## Task to complete
Reproduce verbatim the passage of the Ford Focus review below, from "We sampled the" to "diesel-engined ‘Style’ model.".

## Document text
- We like...The way it drives
- We don't...Cabin looks cheap in places
Latest small Ford is super- economical all-round and it's a little belter to drive, tooOne of the great things about Fords is that they have a strong ‘family’ feel. By which I mean that, if you like driving one, there’s a strong chance you’ll like others. This comes through strongly in the latest Focus.
If you’ve spent time piloting the latest Mondeo, a fantastic car (we reckon), you’ll already know much of what there is to tell about its littler brother. Because the Focus has that same, serene and secure vibe as it moves along the road; like a Mercedes but minus the lofty price-tag. It's firmer than you'll experience in some rivals, but is well controlled and comfortable. And above that, it also steers and responds to changes in surface and direction with a sureness you’ll find only in the best of its competitors.
We sampled the Econetic, one of the more interesting cars in the line-up. With it, Ford follows Volkswagen and others in assembling a model that runs clean and sips at fuel. This Focus achieves best-of-range fuel economy and ultra-low CO2 emissions. Ford’s engineers have left the engine as it is, but fitted easy-rolling tyres, tweaked the car’s body to slip through the air more cleanly, lowered the suspension a touch and even put low-friction oil in the gearbox. The upshot is a diesel engine that can travel 65.6mpg and emits just 115g/km of CO2. That sounds good, and it is. But the ‘regular’ model with the same 110bhp 1.6 diesel engine manages 62.7mpg and 119g/km. So is the Econetic worth having? Well, it costs £250 more than the equivalent diesel-engined ‘Style’ model.

## Collected material
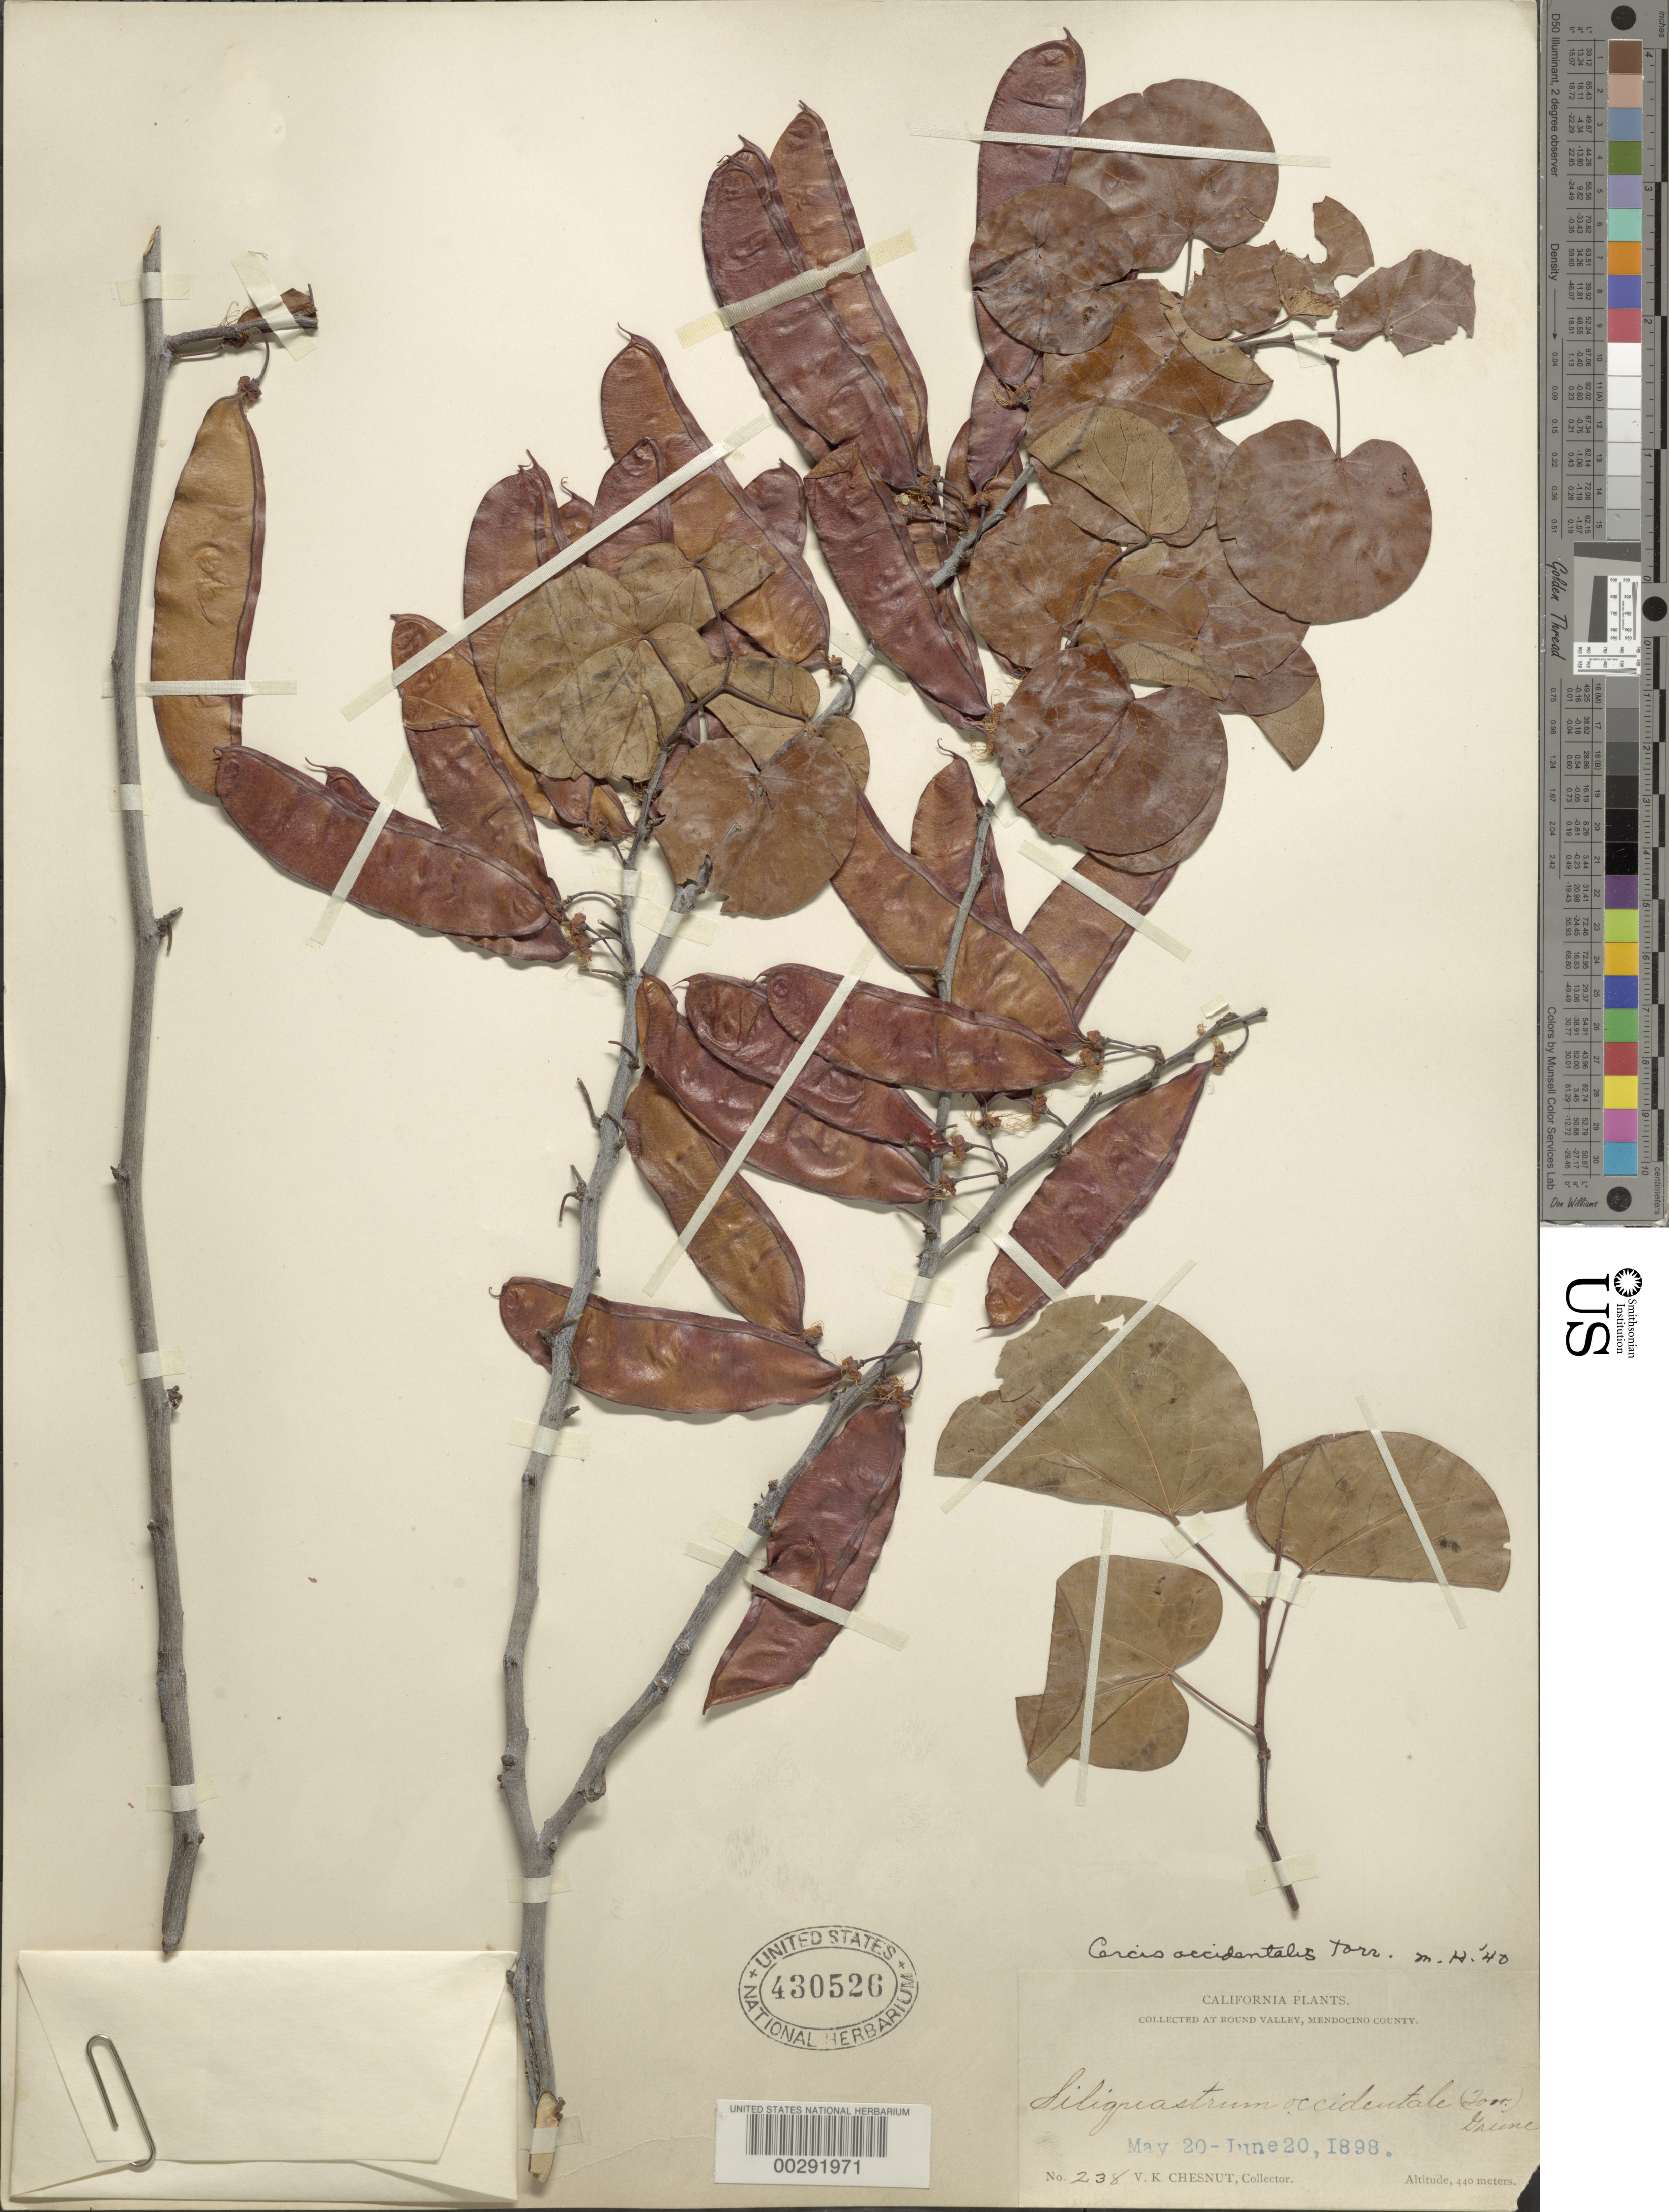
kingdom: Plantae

## Result of the exercise
We sampled the Econetic, one of the more interesting cars in the line-up. With it, Ford follows Volkswagen and others in assembling a model that runs clean and sips at fuel. This Focus achieves best-of-range fuel economy and ultra-low CO2 emissions. Ford’s engineers have left the engine as it is, but fitted easy-rolling tyres, tweaked the car’s body to slip through the air more cleanly, lowered the suspension a touch and even put low-friction oil in the gearbox. The upshot is a diesel engine that can travel 65.6mpg and emits just 115g/km of CO2. That sounds good, and it is. But the ‘regular’ model with the same 110bhp 1.6 diesel engine manages 62.7mpg and 119g/km. So is the Econetic worth having? Well, it costs £250 more than the equivalent diesel-engined ‘Style’ model.